Problem details >>
Transcribe the records below word for word, leaving every picture out.

:: Data supplied

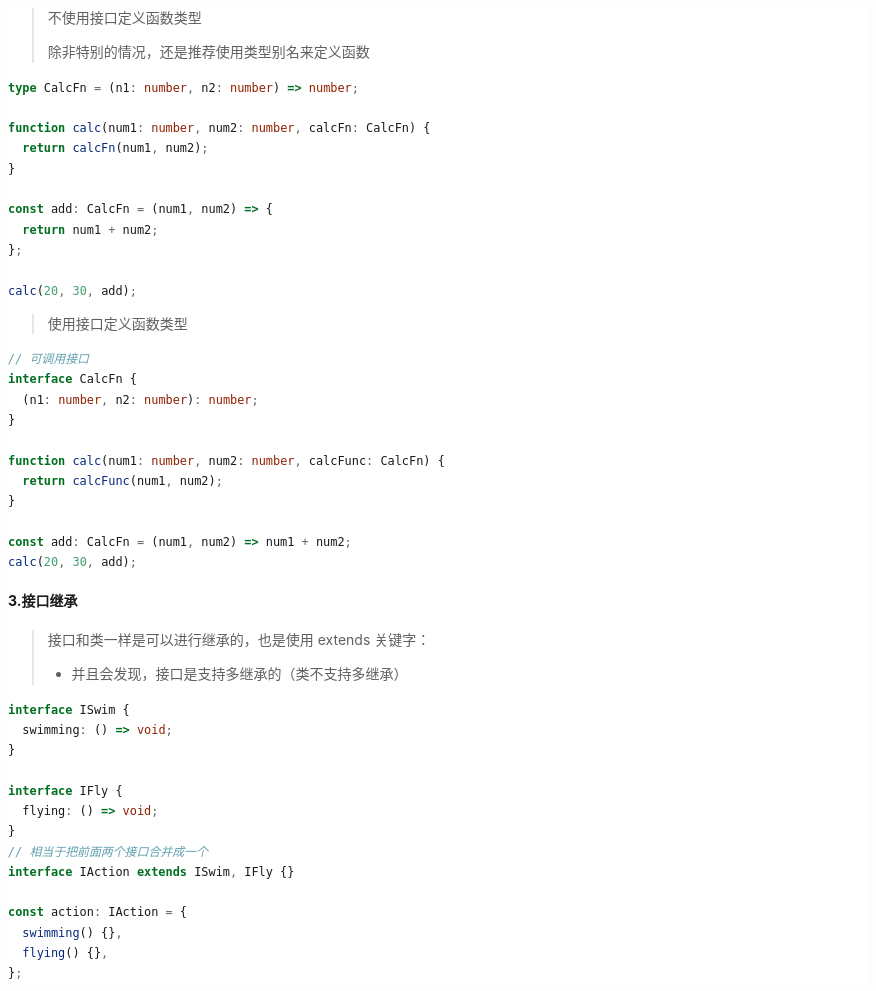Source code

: > 不使用接口定义函数类型
>
> 除非特别的情况，还是推荐使用类型别名来定义函数

```ts
type CalcFn = (n1: number, n2: number) => number;

function calc(num1: number, num2: number, calcFn: CalcFn) {
  return calcFn(num1, num2);
}

const add: CalcFn = (num1, num2) => {
  return num1 + num2;
};

calc(20, 30, add);
```

> 使用接口定义函数类型

```ts
// 可调用接口
interface CalcFn {
  (n1: number, n2: number): number;
}

function calc(num1: number, num2: number, calcFunc: CalcFn) {
  return calcFunc(num1, num2);
}

const add: CalcFn = (num1, num2) => num1 + num2;
calc(20, 30, add);
```

#### 3.接口继承

> 接口和类一样是可以进行继承的，也是使用 extends 关键字：
>
> - 并且会发现，接口是支持多继承的（类不支持多继承）

```ts
interface ISwim {
  swimming: () => void;
}

interface IFly {
  flying: () => void;
}
// 相当于把前面两个接口合并成一个
interface IAction extends ISwim, IFly {}

const action: IAction = {
  swimming() {},
  flying() {},
};
```
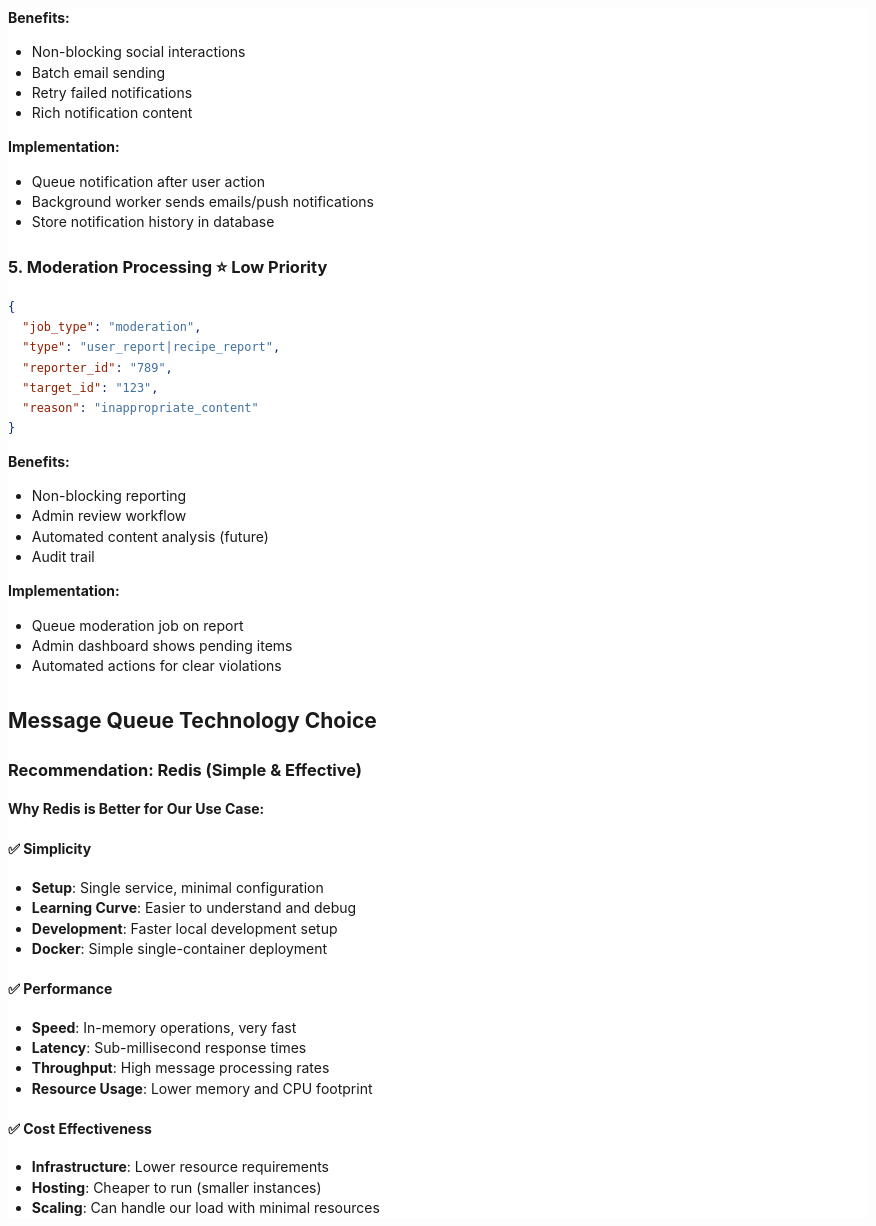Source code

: **Benefits:**
- Non-blocking social interactions
- Batch email sending
- Retry failed notifications
- Rich notification content

**Implementation:**
- Queue notification after user action
- Background worker sends emails/push notifications
- Store notification history in database

### 5. **Moderation Processing** ⭐ Low Priority
```json
{
  "job_type": "moderation",
  "type": "user_report|recipe_report",
  "reporter_id": "789",
  "target_id": "123",
  "reason": "inappropriate_content"
}
```

**Benefits:**
- Non-blocking reporting
- Admin review workflow
- Automated content analysis (future)
- Audit trail

**Implementation:**
- Queue moderation job on report
- Admin dashboard shows pending items
- Automated actions for clear violations

## Message Queue Technology Choice

### Recommendation: **Redis** (Simple & Effective)

**Why Redis is Better for Our Use Case:**

#### ✅ **Simplicity**
- **Setup**: Single service, minimal configuration
- **Learning Curve**: Easier to understand and debug
- **Development**: Faster local development setup
- **Docker**: Simple single-container deployment

#### ✅ **Performance**
- **Speed**: In-memory operations, very fast
- **Latency**: Sub-millisecond response times
- **Throughput**: High message processing rates
- **Resource Usage**: Lower memory and CPU footprint

#### ✅ **Cost Effectiveness**
- **Infrastructure**: Lower resource requirements
- **Hosting**: Cheaper to run (smaller instances)
- **Scaling**: Can handle our load with minimal resources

::::

Your solution >>
Source code

: > 不使用接口定义函数类型
>
> 除非特别的情况，还是推荐使用类型别名来定义函数

```ts
type CalcFn = (n1: number, n2: number) => number;

function calc(num1: number, num2: number, calcFn: CalcFn) {
  return calcFn(num1, num2);
}

const add: CalcFn = (num1, num2) => {
  return num1 + num2;
};

calc(20, 30, add);
```

> 使用接口定义函数类型

```ts
// 可调用接口
interface CalcFn {
  (n1: number, n2: number): number;
}

function calc(num1: number, num2: number, calcFunc: CalcFn) {
  return calcFunc(num1, num2);
}

const add: CalcFn = (num1, num2) => num1 + num2;
calc(20, 30, add);
```

#### 3.接口继承

> 接口和类一样是可以进行继承的，也是使用 extends 关键字：
>
> - 并且会发现，接口是支持多继承的（类不支持多继承）

```ts
interface ISwim {
  swimming: () => void;
}

interface IFly {
  flying: () => void;
}
// 相当于把前面两个接口合并成一个
interface IAction extends ISwim, IFly {}

const action: IAction = {
  swimming() {},
  flying() {},
};
```
Source code

: **Benefits:**
- Non-blocking social interactions
- Batch email sending
- Retry failed notifications
- Rich notification content

**Implementation:**
- Queue notification after user action
- Background worker sends emails/push notifications
- Store notification history in database

### 5. **Moderation Processing** ⭐ Low Priority
```json
{
  "job_type": "moderation",
  "type": "user_report|recipe_report",
  "reporter_id": "789",
  "target_id": "123",
  "reason": "inappropriate_content"
}
```

**Benefits:**
- Non-blocking reporting
- Admin review workflow
- Automated content analysis (future)
- Audit trail

**Implementation:**
- Queue moderation job on report
- Admin dashboard shows pending items
- Automated actions for clear violations

## Message Queue Technology Choice

### Recommendation: **Redis** (Simple & Effective)

**Why Redis is Better for Our Use Case:**

#### ✅ **Simplicity**
- **Setup**: Single service, minimal configuration
- **Learning Curve**: Easier to understand and debug
- **Development**: Faster local development setup
- **Docker**: Simple single-container deployment

#### ✅ **Performance**
- **Speed**: In-memory operations, very fast
- **Latency**: Sub-millisecond response times
- **Throughput**: High message processing rates
- **Resource Usage**: Lower memory and CPU footprint

#### ✅ **Cost Effectiveness**
- **Infrastructure**: Lower resource requirements
- **Hosting**: Cheaper to run (smaller instances)
- **Scaling**: Can handle our load with minimal resources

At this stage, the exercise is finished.